Revisão do castigo a Balogun foi negociada com a Casa Branca
▲Trump ligou a Infantino na quinta-feira sobre as regras da FIFA em relação ao cartão vermelho
BONNIE CASH
A suspensão do castigo ao jogador norte-americano Folarin Balogun pode ter sido decidida através de uma “campanha” montada na Casa Branca logo após a expulsão do jogador. A revelação é feita pelo jornal Politico, citando fontes anónimas da administração norte-americana e da Federação de Futebol dos Estados Unidos.
“Na noite de quarta-feira, a Casa Branca já se havia comprometido a tomar medidas em relação ao cartão vermelho a Balogun”, refere o jornal. O diretor executivo da Task Force do Mundial da Casa Branca, Andrew Giuliani, o secretário norte-americano do Comércio Howard Lutnick e altos representantes da Federação de Futebol dos Estados Unidos assistiram presencialmente ao jogo e “começaram a colocar em prática os planos para contestar a decisão do árbitro de campo de aplicar o cartão vermelho”.Os planos incluíram “lobby coordenado, manobras legais e diplomacia que se estenderam da Sala Oval até à sede da FIFA em Zurique”, com Donald Trump a questionar o presidente da FIFA, Gianni Infantino, sobre as regras relativas ao cartão vermelho. O dirigente da associação não terá prometido nada em relação à reversão do castigo.O Politico relembra que a amizade de quase oito anos entre Trump e Infantino, incluindo a presença frequente do presidente da FIFA na Casa Branca, pode ter tido peso no telefonema feito entre os dois.

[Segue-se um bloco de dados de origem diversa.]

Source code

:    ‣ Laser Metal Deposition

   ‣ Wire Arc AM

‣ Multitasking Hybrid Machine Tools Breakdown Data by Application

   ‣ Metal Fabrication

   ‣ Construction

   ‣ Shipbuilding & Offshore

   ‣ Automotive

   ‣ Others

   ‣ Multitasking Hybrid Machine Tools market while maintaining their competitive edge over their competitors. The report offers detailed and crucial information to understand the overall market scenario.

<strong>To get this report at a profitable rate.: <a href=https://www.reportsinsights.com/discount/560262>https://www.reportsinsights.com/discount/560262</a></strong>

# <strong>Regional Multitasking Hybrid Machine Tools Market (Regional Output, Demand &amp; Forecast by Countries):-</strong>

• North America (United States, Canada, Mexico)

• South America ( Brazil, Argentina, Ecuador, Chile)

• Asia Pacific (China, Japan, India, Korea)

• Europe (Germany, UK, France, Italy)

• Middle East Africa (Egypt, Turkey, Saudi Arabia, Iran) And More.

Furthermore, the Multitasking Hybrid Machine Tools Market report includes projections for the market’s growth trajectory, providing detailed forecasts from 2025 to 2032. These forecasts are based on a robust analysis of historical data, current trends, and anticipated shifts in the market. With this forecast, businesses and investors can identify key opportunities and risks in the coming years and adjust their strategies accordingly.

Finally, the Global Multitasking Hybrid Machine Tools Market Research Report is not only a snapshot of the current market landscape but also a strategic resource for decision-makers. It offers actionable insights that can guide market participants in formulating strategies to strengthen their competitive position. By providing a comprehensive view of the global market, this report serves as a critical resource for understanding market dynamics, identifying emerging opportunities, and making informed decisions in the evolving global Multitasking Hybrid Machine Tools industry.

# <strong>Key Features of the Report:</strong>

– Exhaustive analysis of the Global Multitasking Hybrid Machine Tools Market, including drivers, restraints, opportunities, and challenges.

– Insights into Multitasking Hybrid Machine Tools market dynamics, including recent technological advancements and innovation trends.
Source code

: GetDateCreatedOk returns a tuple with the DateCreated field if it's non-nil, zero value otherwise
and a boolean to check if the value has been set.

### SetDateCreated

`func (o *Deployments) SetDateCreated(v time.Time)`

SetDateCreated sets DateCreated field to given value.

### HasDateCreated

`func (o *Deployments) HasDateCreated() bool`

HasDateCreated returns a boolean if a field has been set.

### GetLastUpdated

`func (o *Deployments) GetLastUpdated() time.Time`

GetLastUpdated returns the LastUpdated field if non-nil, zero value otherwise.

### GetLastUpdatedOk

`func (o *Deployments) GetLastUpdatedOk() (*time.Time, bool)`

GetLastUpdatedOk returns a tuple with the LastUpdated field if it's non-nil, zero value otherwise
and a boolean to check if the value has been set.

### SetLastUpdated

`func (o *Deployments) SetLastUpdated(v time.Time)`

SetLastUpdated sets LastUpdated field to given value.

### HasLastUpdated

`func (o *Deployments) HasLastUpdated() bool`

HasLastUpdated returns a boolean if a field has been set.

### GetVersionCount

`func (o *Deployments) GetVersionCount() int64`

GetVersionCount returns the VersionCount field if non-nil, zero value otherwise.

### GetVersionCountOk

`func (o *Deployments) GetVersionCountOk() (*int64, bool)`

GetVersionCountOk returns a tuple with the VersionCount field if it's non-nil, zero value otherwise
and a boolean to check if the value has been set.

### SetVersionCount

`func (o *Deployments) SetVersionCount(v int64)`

Andrew Giuliani e Howard Lutnick chegaram a disponibilizar-se para oferecer ajuda jurídica de advogados da própria Casa Branca à Federação de Futebol dos Estados Unidos, quando esta preparava um recurso formal à FIFA para reverter a suspensão de Balogun. No entanto, a notícia do Politico não é clara sobre se essa ajuda foi aceite.Do lado da FIFA, o processo legal foi liderado por Emilio García, responsável pelos assuntos jurídicos, que terá sido “uma figura central, ao aconselhar Infantino sobre as opções processuais disponíveis, segundo pessoas familiarizadas com o processo”. A equipa de Garcia examinou as circunstâncias do cartão vermelho e e se o caso “atendia aos critérios rigorosos que permitiriam a revisão da decisão disciplinar”.Durante o processo, o secretário do Comércio e o gestor Scott Goodwin que, segundo o Politico “ajudou a pagar pessoalmente o salário do técnico norte-americano Mauricio Pochettino”, analisaram o histórico de Raphael Claus, o árbitro do jogo entre os Estados Unidos e a Bósnia-Herzegovina, mais concretamente “artigos que examinavam controvérsias anteriores”, para reforçar o recurso.No domingo, a FIFA acabou por anunciar que o castigo ficaria suspenso “por um período probatório de um ano”, mas avisando Folarin Balogun de que a decisão pode ser revogada caso se verifique uma situação semelhante à que marcou o jogo entre os Estados Unidos e a Bósnia-Herzegovina. O jogador tinha sido suspenso no jogo contra a Bósnia-Herzegovina, após ter pisado a parte de trás da perna do jogador adversário Tarik Muharemović, obrigando-o a receber tratamento médico.
A decisão, segundo a FIFA, foi tomada pela Comissão Disciplinar da instituição, mas sem revelar se foi feita uma votação sobre o tema. Além disso, não foi publicado qualquer relatório sobre a decisão, à semelhança do que acontece com outros casos, refere o Politico.